If you want to see the effect of multiplying edge lengths by relative rates, copy the tree description below and paste it into a FigTree window:

((((taxon7:0.0719125,taxon3:0.0508014):0.0536504,(((((taxon8:0.0373785,taxon18:0.0443175):0.00624889,((taxon10:0.00242665,taxon11:0.00243614):0.035207,taxon13:0.0342883):0.0125615):0.00328008,(taxon14:0.00630138,taxon1:0.0063153):0.0404656):0.0456252,taxon16:0.0600948):0.0318929,((taxon17:0.0370861,taxon20:0.0462936):0.00773252,(taxon4:0.0126342,taxon15:0.0163993):0.0270225):0.102974):0.0133684):0.0183383,taxon19:0.140667):0.117726,((taxon6:0.0255848,taxon12:0.0313106):0.134908,((taxon9:0.068912,taxon2:0.0489807):0.0116809,taxon5:0.0687154):0.101499):0.0705456)

### Setting up the Clock Model

After importing the *lognormal.nex* data into BEAUTi, set up the *Site Model* as before and then click on the *Clock Model* tab. This time choose *Relaxed Clock Log Normal* but keep *Clock.rate* fixed to 1.

### Setting up the Priors

Set up the priors as before, but you will note that a new parameter has been added: ucldStdev. Set the prior for this parameter to the same Exponential(100) prior distribution we have used for all the other parameters.

### Setting up MCMC

Let's do more sampling than before. In the MCMC tab, set *Chain Length* to 1 million and *Pre Burnin* to 100,000. Save the file as *lognormal.xml*, copy it to the cluster, and run it as you did for *simyule.xml*.

- What was the estimated variance (and credible interval) of relative rates? answer
- What was the true variance of relative rates? answer

### Adding a calibration

The analyses we performed above all provide relative divergence times under either a strict or relaxed clock, but normally the purpose of a divergence time analysis is to obtain absolute divergence times (in thousands or millions of years) using fossils to calibrate the molecular clock.

On the right is the tree used to simulate the*lognormal.nex*data. Let's pretend that we have a 100 million year old fossil that we know is in the clade of 5 taxa at the bottom of the tree (comprising taxa 2, 5, 6, 9, and 12). Call this Clade A just to have a label for it. This means that the clade arose started diversifying some time before the age of the fossil. We will assume that the fossil and its date imply that the age of the most recent common ancestor of Clade A occurred, with 95% probability, between 100 and 130 million years ago.

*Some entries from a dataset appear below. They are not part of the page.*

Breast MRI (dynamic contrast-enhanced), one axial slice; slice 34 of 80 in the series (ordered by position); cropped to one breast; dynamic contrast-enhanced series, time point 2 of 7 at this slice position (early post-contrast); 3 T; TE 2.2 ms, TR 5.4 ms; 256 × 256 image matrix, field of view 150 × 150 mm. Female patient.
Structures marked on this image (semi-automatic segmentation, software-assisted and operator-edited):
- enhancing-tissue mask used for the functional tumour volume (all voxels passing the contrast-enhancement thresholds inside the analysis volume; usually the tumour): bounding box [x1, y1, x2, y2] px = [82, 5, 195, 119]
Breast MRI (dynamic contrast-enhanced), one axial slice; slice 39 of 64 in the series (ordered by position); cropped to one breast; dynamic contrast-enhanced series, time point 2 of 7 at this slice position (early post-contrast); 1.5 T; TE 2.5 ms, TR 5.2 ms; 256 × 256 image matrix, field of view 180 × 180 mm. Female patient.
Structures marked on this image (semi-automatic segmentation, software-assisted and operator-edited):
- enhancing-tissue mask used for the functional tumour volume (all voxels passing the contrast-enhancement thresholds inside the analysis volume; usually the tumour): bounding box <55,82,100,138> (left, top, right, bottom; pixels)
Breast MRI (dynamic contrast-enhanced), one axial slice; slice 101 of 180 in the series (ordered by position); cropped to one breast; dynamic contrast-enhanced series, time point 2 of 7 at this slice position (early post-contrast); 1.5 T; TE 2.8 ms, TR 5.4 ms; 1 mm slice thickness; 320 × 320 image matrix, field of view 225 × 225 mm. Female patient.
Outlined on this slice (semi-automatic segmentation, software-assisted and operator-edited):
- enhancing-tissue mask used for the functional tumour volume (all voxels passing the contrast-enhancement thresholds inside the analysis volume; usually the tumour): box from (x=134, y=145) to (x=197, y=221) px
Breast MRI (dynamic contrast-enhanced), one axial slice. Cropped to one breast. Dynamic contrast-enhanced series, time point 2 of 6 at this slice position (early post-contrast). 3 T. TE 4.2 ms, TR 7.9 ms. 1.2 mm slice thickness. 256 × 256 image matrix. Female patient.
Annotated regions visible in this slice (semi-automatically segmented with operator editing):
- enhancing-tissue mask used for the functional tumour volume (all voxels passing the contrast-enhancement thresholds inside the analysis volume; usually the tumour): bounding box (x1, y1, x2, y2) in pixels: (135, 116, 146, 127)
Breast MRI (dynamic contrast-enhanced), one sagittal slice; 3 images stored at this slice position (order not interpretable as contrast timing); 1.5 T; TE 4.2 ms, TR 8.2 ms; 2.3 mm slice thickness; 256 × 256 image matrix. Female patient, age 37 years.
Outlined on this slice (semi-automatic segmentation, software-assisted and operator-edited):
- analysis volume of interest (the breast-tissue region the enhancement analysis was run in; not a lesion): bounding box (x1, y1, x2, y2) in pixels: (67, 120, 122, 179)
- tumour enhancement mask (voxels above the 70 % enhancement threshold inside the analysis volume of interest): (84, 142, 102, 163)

Start by setting up BEAUTi as you did for the *lognormal.nex* data. If you still have BEAUTi open, then it is already set up and ready to go.

Click on the + symbol at the bottom of the *Priors* panel. That will allow you to define a calibration prior. Use the buttons provided to include taxa 2, 5, 6, 9, and 12 in a taxon set labeled *Clade A*. Choose an Exponential prior with *Mean* 10 and *Offset* 100. Note that the diagram on the right shows that the 95% Quantile is 130; this means that 95% of the distribution is between 100 and 130. We will need to remember that we've specified the distribution in terms of millions of years (i.e. we entered 100 for the offset, not 100,000,000, which is what we would have needed to enter had we wanted times to be in years rather than millions of years.

When the run is finished, create a consensus tree in TreeAnnotator and take a look at it. You should be a bit surprised at the result. We will discuss this toward the end of the lab today after you have a chance to formulate an explanation of the behavior you see here!

## Further study

For tutorials involving analysis of real data, you may wish to explore Tracy Heath's Fossilzed Birth-Death Tutorial or the Divergence Dating tutorial on the BEAST2 web site.